Les permis de recherche récents en parc national de l'Île-du-Prince-Édouard comprennent des études sur les chauves-souris, l’aster du Saint-Laurent, les changements climatiques (à l’aide de drones) et la géomorphologie des dunes.

Remarque : Il faut un permis pour utiliser un drone dans le parc. Pour plus d'information : Utilisation d’aéronefs téléguidés ou drones

Parc national de l'Île-du-Prince-Édouard

Pleins feux sur les projets de recherche : les chauves-souris et le syndrome du museau blanc

À l’Île-du-Prince-Édouard, on se préoccupe de plus en plus de la conservation et de la gestion des chauves-souris. À la suite de l’arrivée du syndrome du museau blanc, une maladie détectée chez les chauves-souris et causée par le champignon Pseudogymnoascus destructans, un projet de recherche a été entrepris avec l’Université de l’Île-du-Prince-Édouard et le Réseau canadien pour la santé de la faune (2015 et 2016). 

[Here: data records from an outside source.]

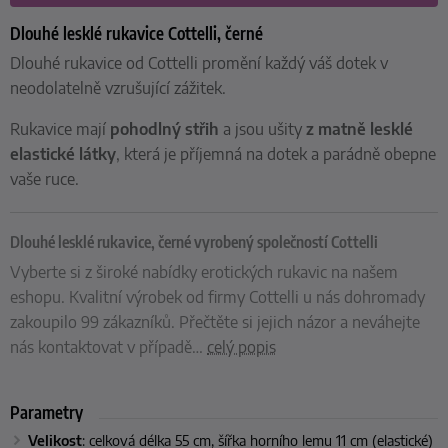
Dlouhé lesklé rukavice Cottelli, černé
Dlouhé rukavice od Cottelli promění každý váš dotek v
neodolatelně vzrušující zážitek.
Rukavice mají
pohodlný střih
a jsou ušity
z matně lesklé
elastické látky
, která je příjemná na dotek a parádně obepne
vaše ruce.
Dlouhé lesklé rukavice, černé vyrobený společností Cottelli
Vyberte si z široké nabídky erotických rukavic na našem
eshopu. Kvalitní výrobek od firmy Cottelli u nás dohromady
zakoupilo 99 zákazníků. Přečtěte si jejich názor a neváhejte
nás kontaktovat v případě
…
celý popis
Parametry
Velikost
: celková délka 55 cm, šířka horního lemu 11 cm (elastické)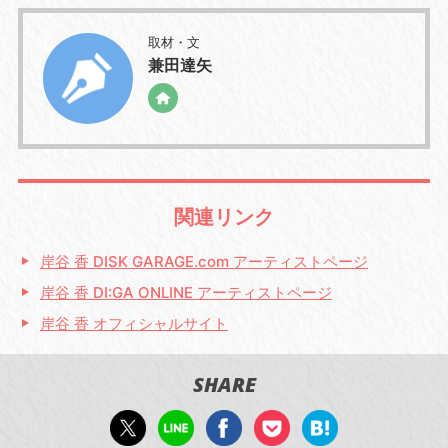
取材・文
兼田達矢
関連リンク
岸谷 香 DISK GARAGE.com アーティストページ
岸谷 香 DI:GA ONLINE アーティストページ
岸谷 香 オフィシャルサイト
SHARE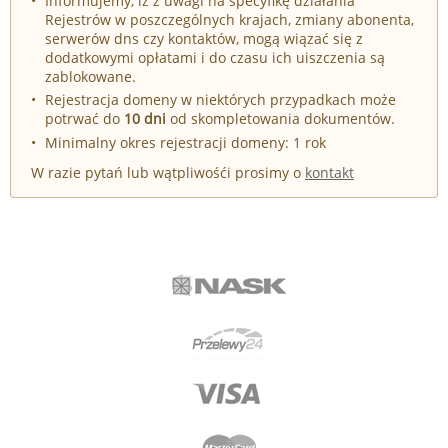
Informujemy, iż z uwagi na specyfikę działania
Rejestrów w poszczególnych krajach, zmiany abonenta,
serwerów dns czy kontaktów, mogą wiązać się z
dodatkowymi opłatami i do czasu ich uiszczenia są
zablokowane.
Rejestracja domeny w niektórych przypadkach może
potrwać do
10 dni
od skompletowania dokumentów.
Minimalny okres rejestracji domeny: 1 rok
W razie pytań lub wątpliwośći prosimy o
kontakt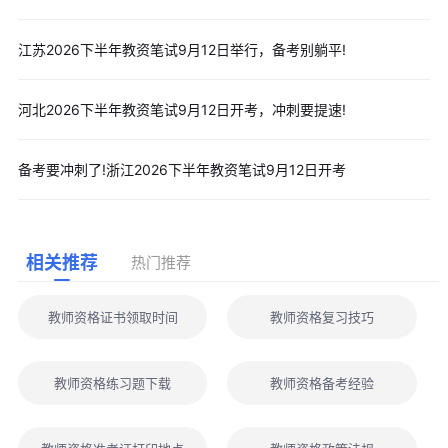
江苏2026下半年教资笔试9月12日举行，备考别躺平!
河北2026下半年教资笔试9月12日开考，冲刺要提速!
备考要冲刺了!浙江2026下半年教资笔试9月12日开考
相关推荐
热门推荐
教师资格证书领取时间
教师资格复习技巧
教师资格练习题下载
教师资格备考经验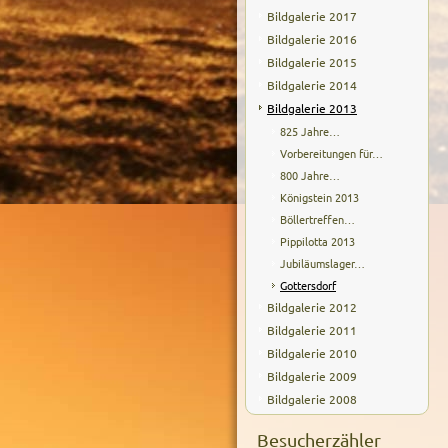
Bildgalerie 2017
Bildgalerie 2016
Bildgalerie 2015
Bildgalerie 2014
Bildgalerie 2013
825 Jahre…
Vorbereitungen für…
800 Jahre…
Königstein 2013
Böllertreffen…
Pippilotta 2013
Jubiläumslager…
Gottersdorf
Bildgalerie 2012
Bildgalerie 2011
Bildgalerie 2010
Bildgalerie 2009
Bildgalerie 2008
Besucherzähler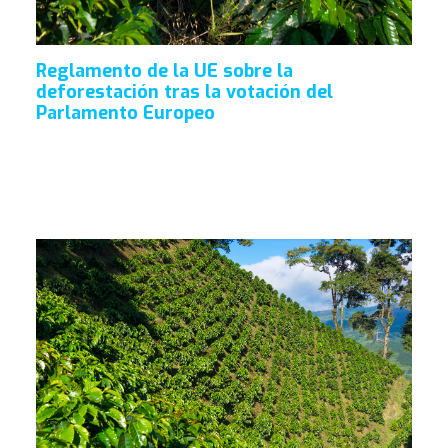
Reglamento de la UE sobre la
deforestación tras la votación del
Parlamento Europeo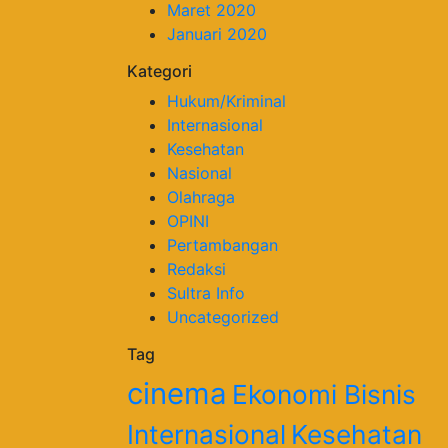
Maret 2020
Januari 2020
Kategori
Hukum/Kriminal
Internasional
Kesehatan
Nasional
Olahraga
OPINI
Pertambangan
Redaksi
Sultra Info
Uncategorized
Tag
cinema
Ekonomi Bisnis
Internasional
Kesehatan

Plusieurs espèces de chauves-souris du genre Myotis, comme la petite chauve-souris brune et la chauve-souris nordique, figurent actuellement sur la liste des espèces en voie de disparition; il est donc important de savoir si ces espèces sont présentes dans le parc national de l’Île-du-Prince-Édouard. En recueillant des données préliminaires sur leur répartition spatiale et temporelle, il est possible de mieux comprendre quelles parcelles d’habitat ou quels secteurs du parc peuvent jouer un rôle essentiel dans leur cycle biologique. 

La surveillance s’effectue au moyen de détecteurs acoustiques fixes et mobiles qui repèrent l’activité des chauves-souris et déterminent la composition des espèces, autant dans le temps que dans l’espace. De plus, les dortoirs possibles font l’objet d’une surveillance acoustique visant à détecter une activité qui témoignerait de l’occupation de gîtes estivaux. Nous avons constaté une association entre les chauves-souris et les milieux humides du parc, et, jusqu’à maintenant, les niveaux d’activité des espèces de chauves-souris migratrices semblent être inférieurs à ceux des petites chauves-souris brunes et des chauves-souris nordiques.

Veuillez noter qu’il faut obtenir un permis pour toute recherche effectuée dans le parc.

Surveillance de l’intégrité écologique

Les parcs nationaux du Canada protègent et préservent notre patrimoine naturel pour le bénéfice des générations actuelles et à venir. Nos parcs nationaux abritent une foule d'espèces végétales et animales à l'état sauvage, dont certaines sont en danger de disparition. Pour assurer leur survie, nous devons veiller à ce que leurs habitats demeurent intacts et salubres.

Notre principal objectif est de préserver l'intégrité écologique, c'est-à-dire que nous voulons préserver la santé des écosystèmes des parcs nationaux. Pour assurer l’intégrité écologique des parcs nationaux, nous nous employons à conserver leurs écosystèmes sains et entiers. On dit d’un écosystème qu’il est sain quand toutes ses composantes sont intactes, y compris ses fonctions et ses processus naturels. Il est également durable pour les années à venir.

La gestion des parcs nationaux doit se fonder sur une bonne compréhension des écosystèmes et des agents stressants qui peuvent leur nuire. Pour garantir la pérennité ou la viabilité de nos parcs, nous devons considérer l'environnement naturel comme un tout dans lequel les humains font partie intégrante de l’écosystème naturel. L’objectif du parc national de l’Île-du-Prince-Édouard est de permettre aux gens de profiter de l’endroit spécial qu’est le parc sans nuire à son intégrité écologique. Par conséquent, la direction du parc doit faire en sorte que toutes les décisions prises à l’égard du parc tiennent compte de l'interdépendance complexe et du caractère dynamique des écosystèmes, ainsi que de leur capacité de résister aux agents stressants. Ensemble, nous pouvons y arriver. 

Quatre indicateurs (écosystèmes) permettent de déterminer le degré d’intégrité écologique du parc. Il s’agit des écosystèmes côtiers, forestiers, humides et d’eau douce. Il existe cinq étalons de mesure pour chacun des écosystèmes, qui sont surveillés et évalués par rapport à des seuils. À la lumière des données recueillies, nous leur attribuons un statut tel que rouge (médiocre), jaune (passable) et vert (bon), ainsi qu’une tendance, comme à la hausse, à la baisse ou stable. Nous travaillons fort pour améliorer l’état de nos écosystèmes chaque année.